▶ Texte étudié:
Changer pour que rien ne change :


À la suite du déplacement des archives diplomatiques à La Courneuve, le ministère a décidé de recentrer ses activités éparpillées dans Paris. Il a lancé un concours afin d’optimiser les espaces libérés et de créer 600 postes de travail modulables ainsi que de nouveaux espaces communs. L’essentiel de ces transformations se situant entre les deux ressauts formant au sud une cour en U ouverte sur le jardin. Les quatre équipes invitées à cette consultation devaient résoudre une question épineuse à laquelle s’était déjà confronté l’architecte du XIXe siècle qui avait longtemps hésité à joindre ces deux ressauts par une aile pour créer une cour carrée. Comment densifier sans pour autant fermer brutalement la perspective depuis les jardins et les espaces de réception ? Une question qui se pose aujourd’hui en d’autres termes : comment changer pour que rien ne change ? Ce que demande par ailleurs, en de nombreuses circonstances, tout maître d’ouvrage qui se respecte à son architecte… Sans doute les lauréats répondent-ils le mieux à cette injonction. Leur intervention est en effet minimale : les ressauts sont surélevés et dans l’entre-deux s’installe un jardin d’hiver qui accueille les nouveaux espaces de travail sans obérer la perspective du parc. Plus généalogique, Marc Barani revient sur le dilemme de Jacques Lacornée et trouve une solution inédite en réalisant un tour de force structurel. Comme à son habitude, Rem Koolhaas surprend, et propose ici un étonnant tsunami de béton. Quant à Dominique Perrault, il réinterroge la tradition française en terminant l’axe majeur par une sculpture monumentale, lointaine cousine de l’Hercule Farnèse qui termine l’axe des jardins de Vaux-le-Vicomte.

▶ Relevés fournis:
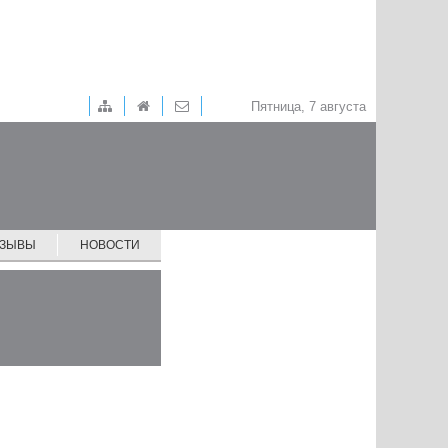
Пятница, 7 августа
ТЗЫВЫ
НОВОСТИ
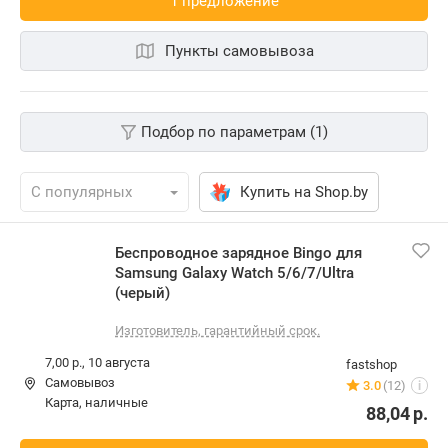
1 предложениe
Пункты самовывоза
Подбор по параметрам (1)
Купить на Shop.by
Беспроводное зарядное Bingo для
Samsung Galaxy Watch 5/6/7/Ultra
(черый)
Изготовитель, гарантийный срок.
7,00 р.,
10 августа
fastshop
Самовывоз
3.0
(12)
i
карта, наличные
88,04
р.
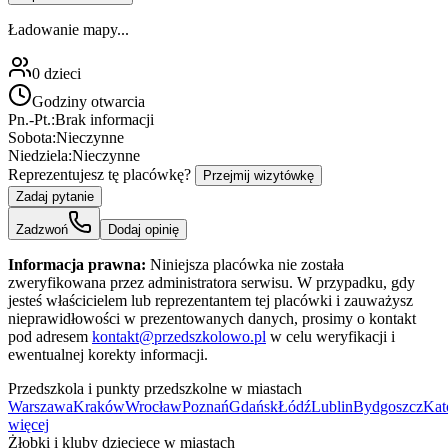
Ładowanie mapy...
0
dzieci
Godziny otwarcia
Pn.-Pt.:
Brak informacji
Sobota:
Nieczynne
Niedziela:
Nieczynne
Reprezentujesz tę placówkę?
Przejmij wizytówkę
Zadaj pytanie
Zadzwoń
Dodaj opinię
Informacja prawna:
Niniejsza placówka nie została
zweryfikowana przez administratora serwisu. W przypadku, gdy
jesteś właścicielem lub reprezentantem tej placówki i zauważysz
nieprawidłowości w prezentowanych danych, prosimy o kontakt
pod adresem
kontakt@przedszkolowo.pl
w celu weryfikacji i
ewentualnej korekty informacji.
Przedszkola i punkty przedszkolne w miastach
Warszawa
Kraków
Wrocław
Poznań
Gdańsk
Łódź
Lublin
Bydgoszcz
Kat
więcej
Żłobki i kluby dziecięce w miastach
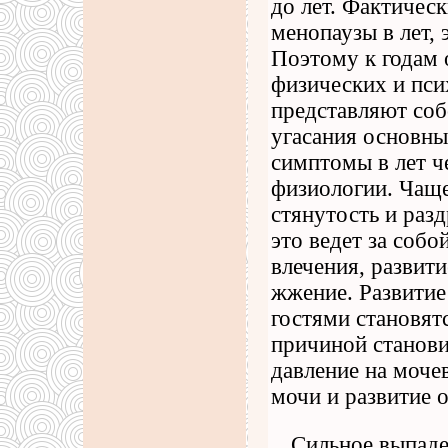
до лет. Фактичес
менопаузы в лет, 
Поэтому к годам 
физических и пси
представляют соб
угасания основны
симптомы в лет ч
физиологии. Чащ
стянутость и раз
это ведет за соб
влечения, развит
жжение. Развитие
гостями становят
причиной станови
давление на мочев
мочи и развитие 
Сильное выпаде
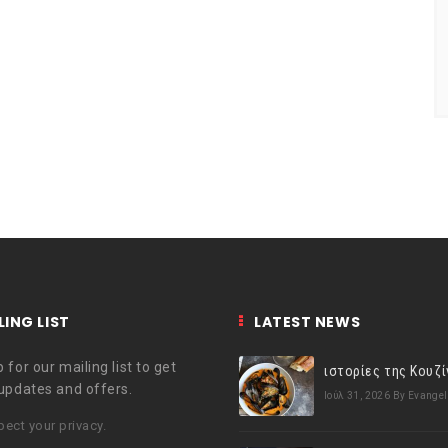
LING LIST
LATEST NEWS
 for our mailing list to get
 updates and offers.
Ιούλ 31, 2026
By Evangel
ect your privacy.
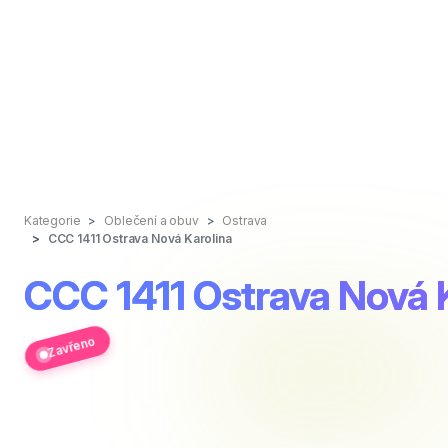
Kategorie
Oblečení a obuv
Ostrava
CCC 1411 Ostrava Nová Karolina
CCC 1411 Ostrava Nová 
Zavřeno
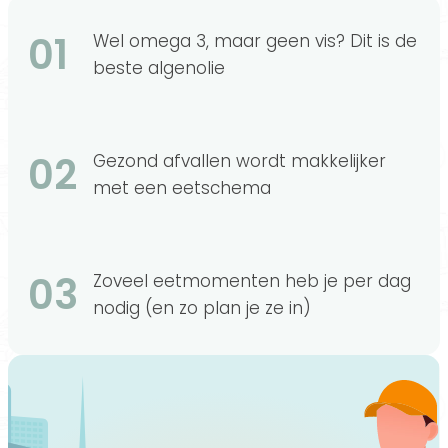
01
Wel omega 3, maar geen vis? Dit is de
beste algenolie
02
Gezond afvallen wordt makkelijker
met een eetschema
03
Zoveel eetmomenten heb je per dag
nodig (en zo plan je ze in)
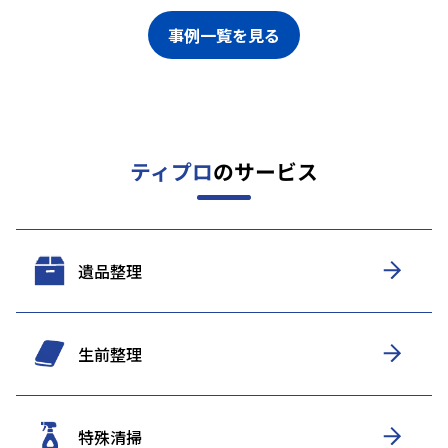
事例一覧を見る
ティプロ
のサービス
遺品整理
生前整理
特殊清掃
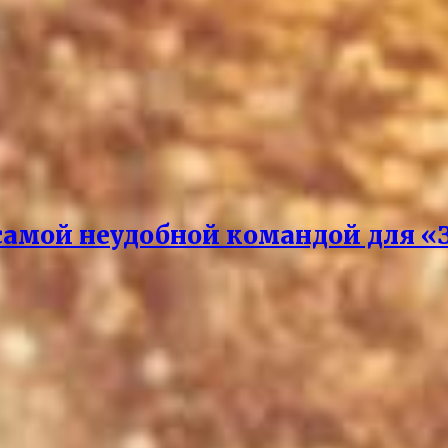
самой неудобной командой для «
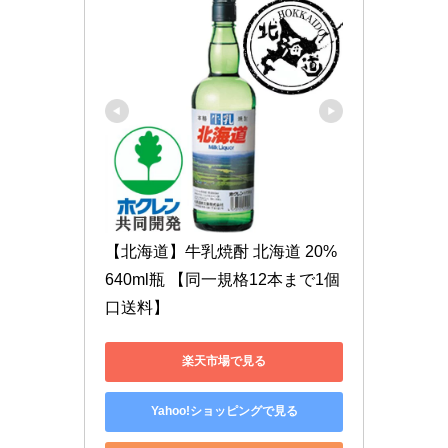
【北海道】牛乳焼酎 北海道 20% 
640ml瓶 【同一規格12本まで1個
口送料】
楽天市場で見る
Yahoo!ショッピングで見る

▶ Travail demandé:
a – Répondez à ces questions sur le texte étudié :
(i) Où les archives diplomatiques ont-elles été déplacées ?
(ii) Combien de postes de travail modulables le concours devait-il permettre de créer ?
(iii) Quels jardins ont un axe terminé par l'Hercule Farnèse ?
b – Dans les relevés, disposez sous forme de liste JSON de chaînes, à raison d'une chaîne par ligne et sans les lignes vides, tout ce qui va de la ligne contenant "Ładowanie mapy..." jusqu'à la ligne contenant "Niniejsza placówka nie została", ces deux lignes incluses.
Le texte étudié et les relevés proviennent de sources distinctes.

▶ Réponses numérotées:
a –
(i) À La Courneuve.
(ii) 600.
(iii) Les jardins de Vaux-le-Vicomte.

b –
[
  "Ładowanie mapy...",
  "0",
  "dzieci",
  "Godziny otwarcia",
  "Pn.-Pt.:",
  "Brak informacji",
  "Sobota:",
  "Nieczynne",
  "Niedziela:",
  "Nieczynne",
  "Reprezentujesz tę placówkę?",
  "Przejmij wizytówkę",
  "Zadaj pytanie",
  "Zadzwoń",
  "Dodaj opinię",
  "Informacja prawna:",
  "Niniejsza placówka nie została"
]